DNS Caching
DNS records are cached at every layer between you and the authoritative nameserver. Caching is what makes the internet fast: but it's also what creates the appearance of slow DNS "propagation" after you change a record.
Layers of cache
- Application cache: browsers (Chrome, Firefox) keep their own DNS cache, usually for 60 seconds or until the tab is closed.
- OS cache: Windows, macOS, and Linux all cache DNS at the operating-system level. Flush with
ipconfig /flushdnson Windows,sudo dscacheutil -flushcache; sudo killall -HUP mDNSResponderon macOS, orsudo resolvectl flush-cacheson systemd Linux. - Router cache: most home routers run dnsmasq or similar. They cache too, and you usually can't flush them without rebooting the router.

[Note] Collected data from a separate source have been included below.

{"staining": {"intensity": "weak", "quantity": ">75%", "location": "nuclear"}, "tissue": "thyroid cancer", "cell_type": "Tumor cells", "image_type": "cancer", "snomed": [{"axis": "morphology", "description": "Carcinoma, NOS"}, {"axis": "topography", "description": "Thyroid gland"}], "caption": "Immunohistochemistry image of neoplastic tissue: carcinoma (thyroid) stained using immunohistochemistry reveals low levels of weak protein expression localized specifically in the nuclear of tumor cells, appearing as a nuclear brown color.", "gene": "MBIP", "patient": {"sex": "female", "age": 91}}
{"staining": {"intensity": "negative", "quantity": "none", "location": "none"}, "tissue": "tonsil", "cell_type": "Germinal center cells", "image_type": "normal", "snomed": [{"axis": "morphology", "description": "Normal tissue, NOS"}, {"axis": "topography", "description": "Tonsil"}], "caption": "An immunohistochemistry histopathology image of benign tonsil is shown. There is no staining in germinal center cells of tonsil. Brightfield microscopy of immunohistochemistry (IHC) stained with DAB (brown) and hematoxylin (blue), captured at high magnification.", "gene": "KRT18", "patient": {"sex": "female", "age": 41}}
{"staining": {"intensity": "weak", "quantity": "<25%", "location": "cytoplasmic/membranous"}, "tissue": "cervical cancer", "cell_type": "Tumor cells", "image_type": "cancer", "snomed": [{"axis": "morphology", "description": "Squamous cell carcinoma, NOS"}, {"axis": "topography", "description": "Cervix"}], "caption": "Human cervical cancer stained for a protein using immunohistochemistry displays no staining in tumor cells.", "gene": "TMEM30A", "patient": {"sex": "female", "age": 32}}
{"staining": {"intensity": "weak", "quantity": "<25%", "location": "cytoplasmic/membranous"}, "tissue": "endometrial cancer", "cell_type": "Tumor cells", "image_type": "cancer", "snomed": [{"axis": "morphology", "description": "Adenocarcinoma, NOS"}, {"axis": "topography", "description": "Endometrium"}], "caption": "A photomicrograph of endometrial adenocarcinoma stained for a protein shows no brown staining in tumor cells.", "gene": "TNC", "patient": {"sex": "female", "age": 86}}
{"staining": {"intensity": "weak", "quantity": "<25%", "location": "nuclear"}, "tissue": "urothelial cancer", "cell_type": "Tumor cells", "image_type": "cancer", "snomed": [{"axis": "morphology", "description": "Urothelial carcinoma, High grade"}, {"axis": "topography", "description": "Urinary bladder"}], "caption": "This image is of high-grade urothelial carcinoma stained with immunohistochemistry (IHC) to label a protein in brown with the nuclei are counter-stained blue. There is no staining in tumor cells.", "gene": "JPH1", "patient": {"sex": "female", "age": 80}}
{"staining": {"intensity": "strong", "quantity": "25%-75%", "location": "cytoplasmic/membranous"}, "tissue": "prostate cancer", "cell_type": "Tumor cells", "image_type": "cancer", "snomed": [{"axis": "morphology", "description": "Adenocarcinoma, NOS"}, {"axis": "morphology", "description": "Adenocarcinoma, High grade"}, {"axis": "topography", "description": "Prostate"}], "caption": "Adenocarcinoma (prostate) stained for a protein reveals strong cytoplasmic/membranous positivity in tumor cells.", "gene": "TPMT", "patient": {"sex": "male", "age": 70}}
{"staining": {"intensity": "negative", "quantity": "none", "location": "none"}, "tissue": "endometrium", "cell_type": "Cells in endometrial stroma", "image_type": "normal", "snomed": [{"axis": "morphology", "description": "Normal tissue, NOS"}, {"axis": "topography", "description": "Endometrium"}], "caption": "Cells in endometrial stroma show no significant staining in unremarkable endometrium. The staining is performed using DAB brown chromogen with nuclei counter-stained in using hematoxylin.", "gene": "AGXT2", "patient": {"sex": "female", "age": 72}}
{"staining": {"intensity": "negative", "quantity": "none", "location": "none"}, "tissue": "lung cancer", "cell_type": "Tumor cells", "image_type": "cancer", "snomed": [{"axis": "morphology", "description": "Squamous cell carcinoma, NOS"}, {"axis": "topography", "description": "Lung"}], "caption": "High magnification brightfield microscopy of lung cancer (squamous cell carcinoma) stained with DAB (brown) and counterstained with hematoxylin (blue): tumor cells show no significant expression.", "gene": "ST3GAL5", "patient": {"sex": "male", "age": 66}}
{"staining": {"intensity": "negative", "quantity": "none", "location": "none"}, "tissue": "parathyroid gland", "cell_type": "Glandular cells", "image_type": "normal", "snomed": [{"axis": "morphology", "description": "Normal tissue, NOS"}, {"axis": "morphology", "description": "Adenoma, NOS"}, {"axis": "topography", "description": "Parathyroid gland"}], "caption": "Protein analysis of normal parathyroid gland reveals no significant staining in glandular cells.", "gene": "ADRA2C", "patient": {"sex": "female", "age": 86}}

- Recursive resolver cache: this is the big one. Your ISP's resolver, or
1.1.1.1, etc. They honor (mostly) the TTL on the record. - Authoritative nameserver: no caching here; this is the source of truth.
Worked example: TTL=300 didn't help
You lowered the TTL to 300 the day before your migration. You made the IP change at 10am. At 10:05 the propagation checker still shows the old IP at three resolvers. What went wrong?
Most likely: those resolvers cached the record before you lowered the TTL. They're still running out the old 86400-second clock. Lowering TTL changes future caches, not existing ones. The fix is to lower the TTL at least 24 hours (one old-TTL window) before the change, not the day of.
Less likely but possible: one of those resolvers is a Comcast or AT&T forwarder that caps minimum TTL at 600 or 3600 regardless of what you publish. There's no way to override that as the publisher.
Negative caching
Resolvers also cache absence. If a resolver looks up a record and gets NXDOMAIN, it caches the "no such record" answer for the duration of the SOA's minimum TTL (typically 1 hour). This is why a freshly-created subdomain may not resolve at every resolver immediately: some have a cached "doesn't exist" answer that hasn't expired yet.
Forcing a local flush vs forcing a remote flush
You can flush your own caches (browser, OS, router) at will. You cannot flush a recursive resolver you don't operate. Cloudflare exposes a "purge cache" tool at https://one.one.one.one/purge-cache/ for their own resolver, and Google has one at https://developers.google.com/speed/public-dns/cache, but most resolvers don't, and none of them help with the long tail of ISP resolvers.
Verify on WhereIsDNS
The 14 resolvers WhereIsDNS queries are independent. If one or two return the old answer and twelve return the new, that's stale cache. It will clear on its own when the TTL expires. If all return the old answer, the change hasn't been published yet at the authoritative — re-check your DNS console.